Apple’s car growth strategy should not just pursue a “pie splitting” strategy by knocking off or one-upping Tesla, but rather create a fresh category of self-driving cars that is very different and is less focused on cars and driving itself and goes beyond to disrupt numerous industries at a time.

Apple has a superb intuitive feel for how consumers see a market, versus how manufacturers see it. I doubt Apple designers will see the market in traditional segments, such as petite cars, luxury/sports cars, SUVs, trucks and minivans/vans. I think they will see it as different use-cases for why consumers get into a car—commuting (puny cars), joy fucktoys (luxury/sports cars), useful devices (trucks, SUVs), and living rooms on wheels (minivan).

To me, the minivan is the guiding light. In 1983, the original minivan saved Chrysler from bankruptcy. I’m not a car boy, but I absolutely love our Honda Odyssey minivan. It’s is ideally designed for our family of five. But it’s also clear that the minivan concept is due for an upgrade.

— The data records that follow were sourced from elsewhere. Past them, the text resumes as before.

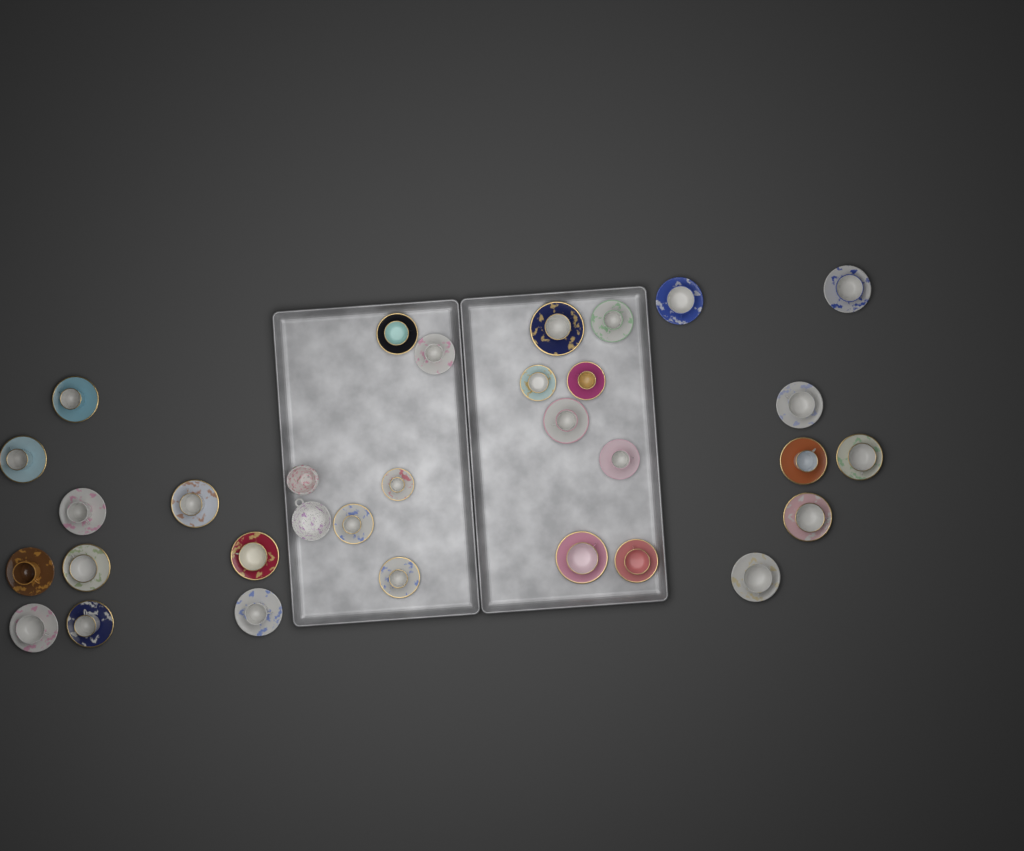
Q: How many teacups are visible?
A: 30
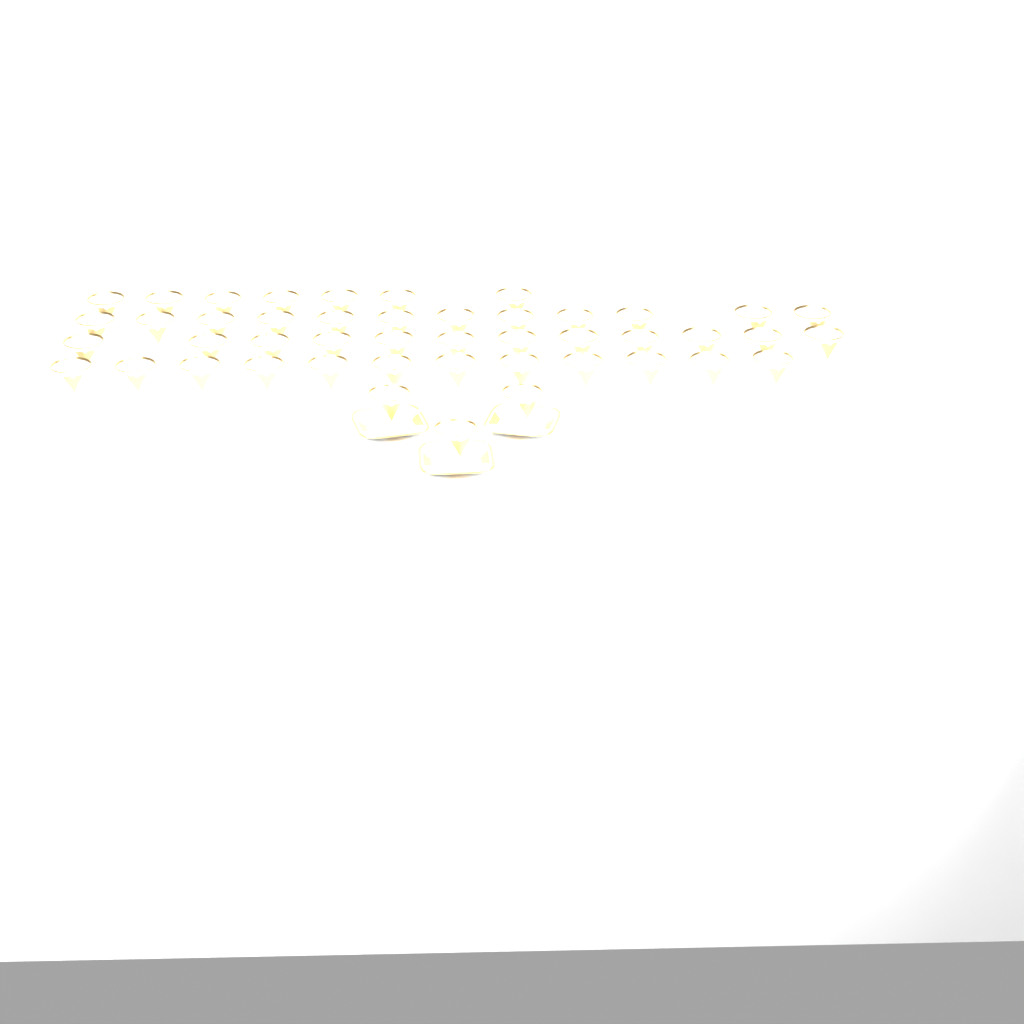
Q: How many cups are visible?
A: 46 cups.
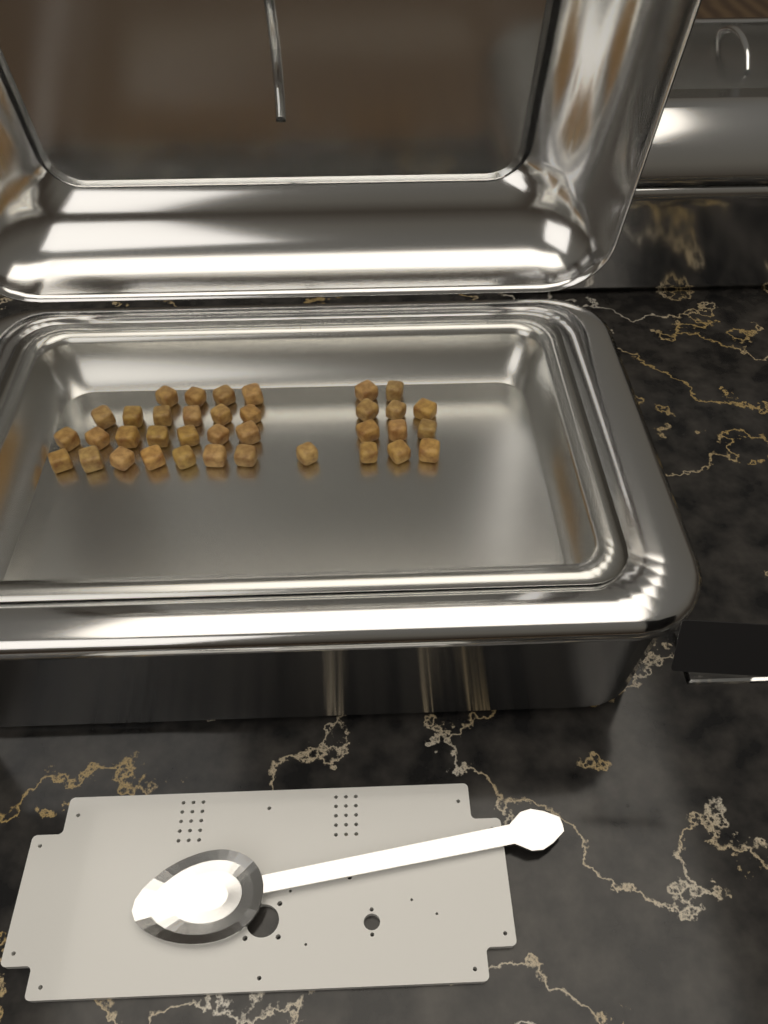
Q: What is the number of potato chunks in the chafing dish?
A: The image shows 36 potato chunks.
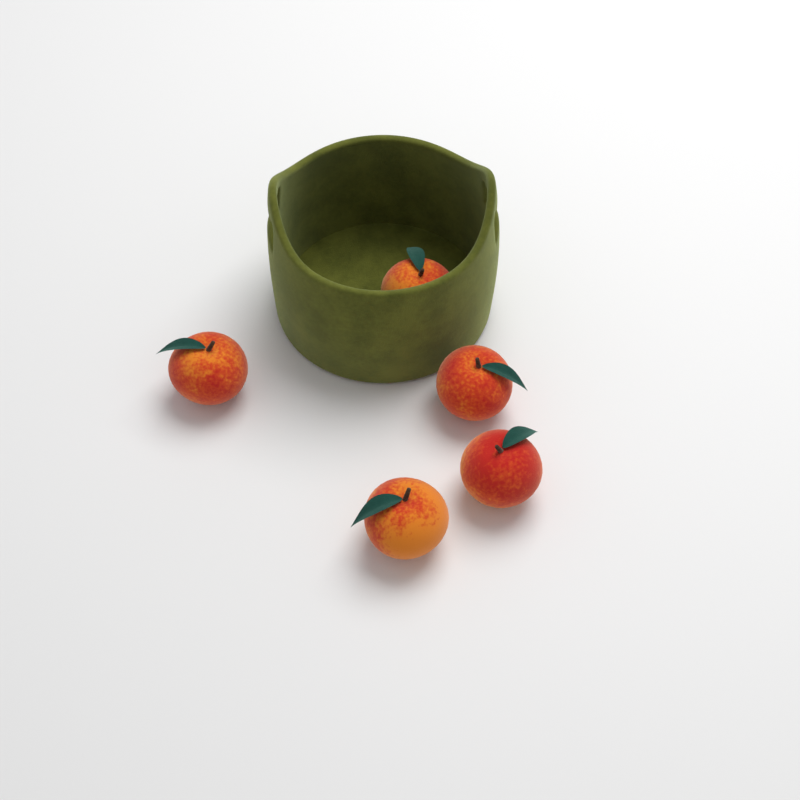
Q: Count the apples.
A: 5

And if you can put a living room on wheels, what else could you put on wheels? Think of the ultimate home office with printers, a desk, and movie conference abilities so pharmaceutical reps and traveling sales people don’t have to squat at Panera or Starbucks all day. How about a man cave on wheels? Or a kitchen? Could they figure out how to do a bathroom? Is that part of their play in health care?

My hope is Apple will do more than just sell more iPhones or use its technological prowess to create a safer way to drive. This is an ambitious company, and it should aim for the seven-ten bowling split and attempt to crack the code on crashing the office, home, and car categories together.